Vincenzo Rispoli al 41 bis, carcere duro per il boss di Legnano
Inasprito il regime detentivo per il boss cirotano, a processo per omicidio e associazione mafiosa. Avrebbe lanciato messaggi in codice durante i colloqui coi parenti
Per Vincenzo Rispoli (57 anni) è il momento del carcere duro, il famigerato regime del 41 bis riservato ai condannati per mafia e terrorismo. Il boss della ‘ndrangheta di Legnano e Lonate Pozzolo, già in carcere per l’omicidio di Cataldo Aloisio e riarrestato nell’ambito dell’operazione Krimisa del 2019, ha ricevuto la notifica del cambio di misura dai vertici del Dap (che recentemente ha cambiato la guida, in seguito alle polemiche per le scarcerazioni facili causa pandemia, ndr).
Lo conferma il suo avvocato Michele D’Agostino che ha già annunciato l’impugnazione del provvedimento al Tribunale di Sorveglianza di Roma: «Sarà difficile ma ci proveremo. Il mio assistito è stato frainteso». Già, perchè la decisione del dipartimento per l’amministrazione penitenziaria ha deciso sulla scorta della richiesta della Procura di Milano che ha letto le intercettazioni dei colloqui tra Rispoli e alcuni suoi familiari nelle quali sarebbero emersi messaggi in codice per gli affiliati fuori dal carcere.
Rispoli è un osso duro. Non ha mai ceduto nonostante abbia già trascorso una decina d’anni in carcere a seguito del processo Bad Boys. Uscito dal carcere circa un paio d’anni fa, è tornato nuovamente in cella con l’accusa di essere uno degli autori dell’omicidio di un affiliato, Cataldo Aloisio, trovato senza vita nei pressi del cimitero di Legnano a fine settembre 2008.

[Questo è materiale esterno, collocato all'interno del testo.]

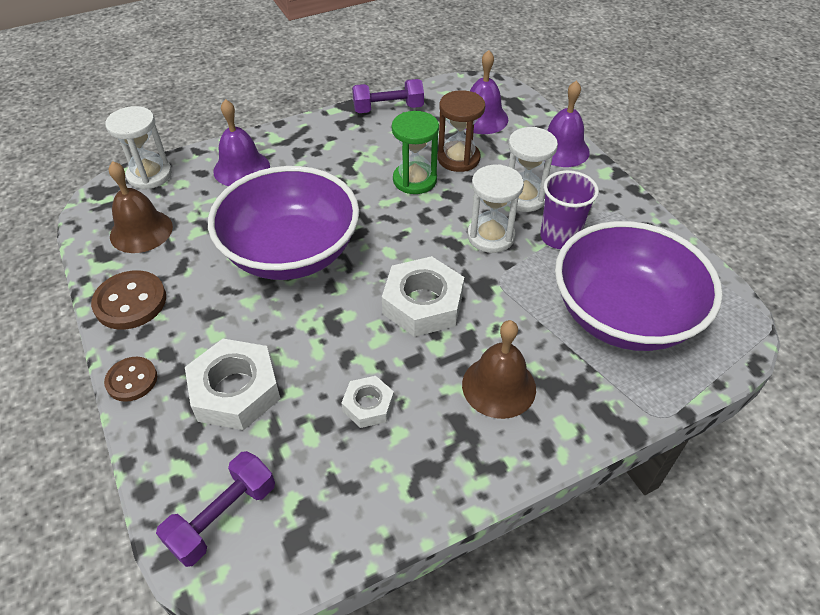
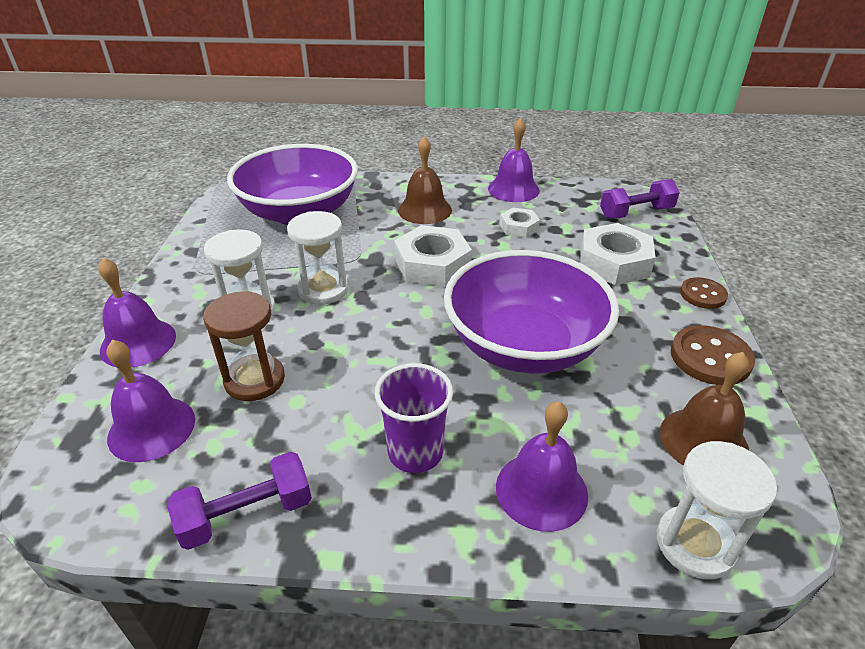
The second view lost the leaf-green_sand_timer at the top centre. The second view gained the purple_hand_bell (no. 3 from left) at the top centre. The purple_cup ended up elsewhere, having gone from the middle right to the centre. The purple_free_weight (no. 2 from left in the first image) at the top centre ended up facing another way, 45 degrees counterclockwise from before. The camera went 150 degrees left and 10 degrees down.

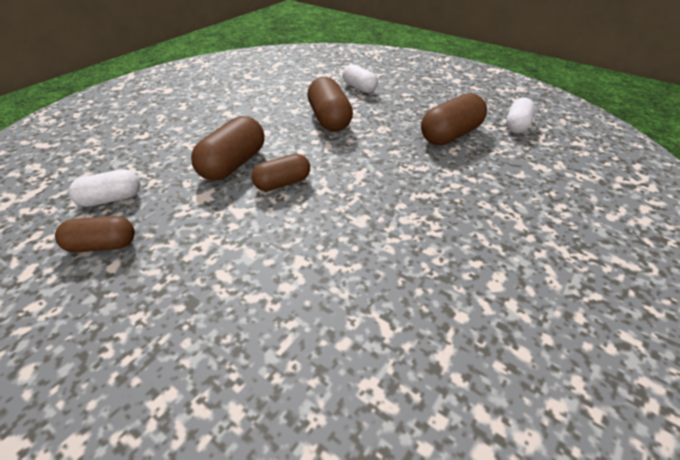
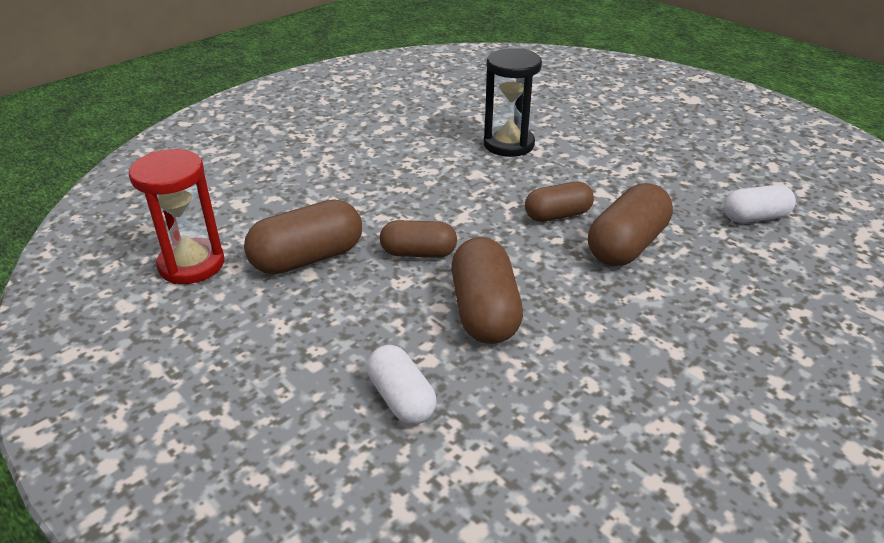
The second view gained the black_sand_timer at the top centre. The russet_pill (no. 1 from left in the first image) ended up elsewhere, having gone from the middle left to the centre. Where the snow-white_pill (no. 3 from left) stood at the top right, the crimson_sand_timer came to stand at the middle left. The camera went 170 degrees left and 5 degrees down.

Dagli anni ’90 il boss originario di Cirò Marina è considerato il capo indiscusso del locale di Legnano-Lonate Pozzolo e il suo potere ha raggiunto l’apice proprio nei primi anni 2000 quando la Lombardia, intesa come “provincia” dell’impero ndranghetistico calabrese, sognava l’autonomia dalla Calabria. A seguito di quel tentativo i cirotani decisero di uccidere il capo secessionista dell’organizzazione in Lombardia, Carmelo Novella (imparentato con Rispoli).
Dopo quell’omicidio iniziarono le indagini della Dda che portarono alla grande operazione Infinito-Crimine che accerse un faro sulla ramificazione della ‘ndrangheta in Lombardia, facendo emergere una ventina di gruppi chiamati “locali” con precise gerarchie, compiti e dotazioni di armi. La regione più ricca d’Italia si svegliò col suono delle sirene e con la consapevolezza di essere diventata terra di mafia.